Though it doesn't grab headlines as it once did, the spotted owl fight is far from finished.
The Obama administration convinced a federal court to toss out a Bush administration plan that would have reduced critical habitat for the owl by 25 percent. Government lawyers told the judge that the Bush plan was "legally erroneous" and tainted with "improper political interference" from a top official in Bush's Interior Department.
Here's a closer look at how the protection of the owl has played out since the summer of 1990:
SPOTTED OWLS. Scientists still aren't sure how many owls there are on federal, state and local lands. Forsman said there might be 1,500 owls in Washington state and 3,000 to 4,000 in Oregon and northern California. The handful of remaining owls in British Columbia are in a captive breeding program at a zoo.
Though the loss of old-growth habitat from logging over the years is thought to be the main cause of the decline, a new culprit has emerged: the barred owl. The barred owl, a more aggressive cousin of the spotted owl, isn't native to the region and has slowly moved westward from the East. While barred owl populations are growing in the Northwest, they reportedly are declining in the East.
The Fish and Wildlife Service is deciding whether to hunt the barred owl to reduce its populations.
Scientists thought it could take up to 50 years for the spotted owl populations to rebound as forests stabilized, but they're troubled by the latest numbers and by the influx of barred owls.
"As a general rule you can't expect a turnaround in five, 10 or 20 years when you had 100 years of harvesting," said Paul Henson, who leads the spotted owl recovery effort for the U.S. Fish and Wildlife Service.
Henson said there was some evidence that the bird was doing slightly better on those lands where logging had been banned.
"From my perspective it would be a lot worse without the forest plan, but we aren't out of the woods yet," he said.
FORESTS. As with the owl, it's hard to say how much old growth remains in the Northwest.

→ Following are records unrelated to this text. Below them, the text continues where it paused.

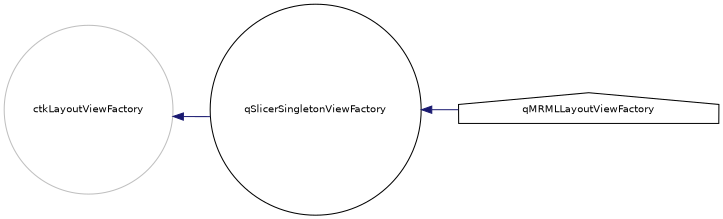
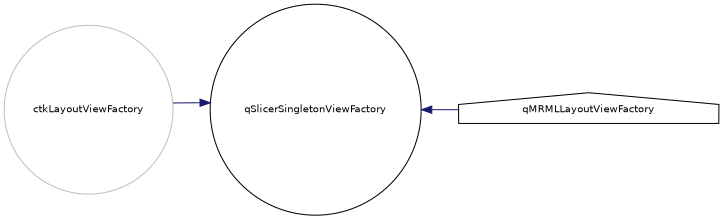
  digraph {
    rankdir=LR
    node [color=black fontname=Helvetica fontsize=10 shape=circle]
    edge [color=midnightblue dir=back fontname=Helvetica fontsize=10 labelfontname=Helvetica labelfontsize=10 style=solid]
    n1 [color=grey75 height=0.2 label=ctkLayoutViewFactory width=0.4]
    n2 [height=0.2 label=qSlicerSingletonViewFactory width=0.4]
    n3 [height=0.2 label=qMRMLLayoutViewFactory shape=house width=0.4]
-   n1 -> n2
+   n2 -> n1
    n2 -> n3
  }
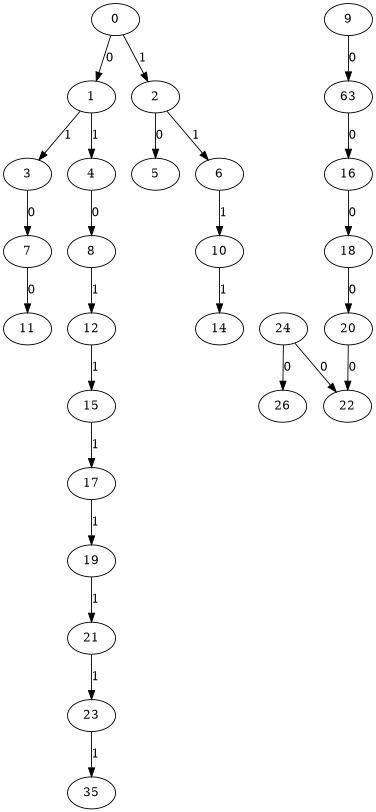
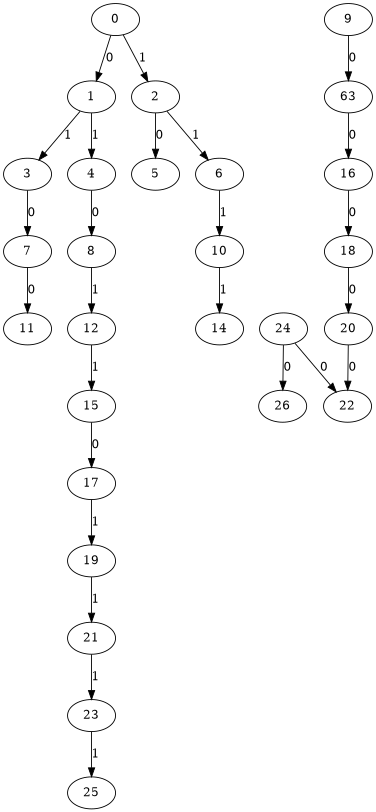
  digraph {
    0
    1
    2
    3
    4
    5
    6
    7
    8
    10
    11
    12
    n13 [label=63]
    9
    14
    15
    16
    17
    18
    19
    20
    21
    22
    23
-   25 [label=35]
+   25
    24
    26
    0 -> 1 [label="0 "]
    0 -> 2 [label="1 "]
    1 -> 3 [label="1 "]
    1 -> 4 [label="1 "]
    2 -> 5 [label="0 "]
    2 -> 6 [label="1 "]
    3 -> 7 [label="0 "]
    4 -> 8 [label="0 "]
    6 -> 10 [label="1 "]
    7 -> 11 [label="0 "]
    8 -> 12 [label="1 "]
    10 -> 14 [label="1 "]
    12 -> 15 [label="1 "]
    n13 -> 16 [label="0 "]
    9 -> n13 [label="0 "]
-   15 -> 17 [label="1 "]
+   15 -> 17 [label="0 "]
    16 -> 18 [label="0 "]
    17 -> 19 [label="1 "]
    18 -> 20 [label="0 "]
    19 -> 21 [label="1 "]
    20 -> 22 [label="0 "]
    21 -> 23 [label="1 "]
    23 -> 25 [label="1 "]
    24 -> 22 [label="0 "]
    24 -> 26 [label="0 "]
  }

By some estimates there were once 17 million acres of old-growth forest. Depending on the source, 3 percent to 12 percent may be left.
The Northwest Forest Plan prohibited logging on 7 million acres of "late successional" federal forest.
"There is almost no old-growth logging in Washington state," Boyles said.
The Northwest Forest Plan resulted in an 80 percent drop in logging in the region's 24 million acres of federal forests. The Clinton administration hoped that about 1 million board feet could be cut annually, but that hasn't happened in 20 years.
Logging continues on state and private lands.
"We know it won't ever go back to where it was, but there are things that can be done to help," said Jim Geisinger, the executive vice president of Associated Oregon Loggers, who's been involved in the owl wars since the beginning.
PEOPLE. As protests mounted in the region in the early 1990s, with dead owls tacked onto roadside signs and "owl fricassee" facetiously placed on the menus of cafes in timber country, some estimated that the Northwest Forest Plan could result in the loss of up to 125,000 direct and indirect jobs. The number is now thought to be considerably lower. One 1995 estimate by the Forest Service said that 400 jobs had been lost as a result of the logging restrictions.
"They were hard hit, but much of it occurred in the 1980s, before the owl," said Annabel Kirschner, a Washington State University professor who's studied timber industry employment. "It had nothing to do with environmental policies."
Congress appropriated $1.2 billion over five years to retrain laid-off workers.
Marcia Bingham, the director of the Forks Chamber of Commerce, said many of those who were retrained left Forks.
"They retrained people for jobs that weren't on the Olympic Peninsula," she said.
Over the years, the resentment of those who remained has slowly faded.
"I can't remember the last time I heard someone talk about the owl," said Mike Gurling, a retired Olympic National Park ranger who now manages the Forks Visitor Center. "We landed on our feet."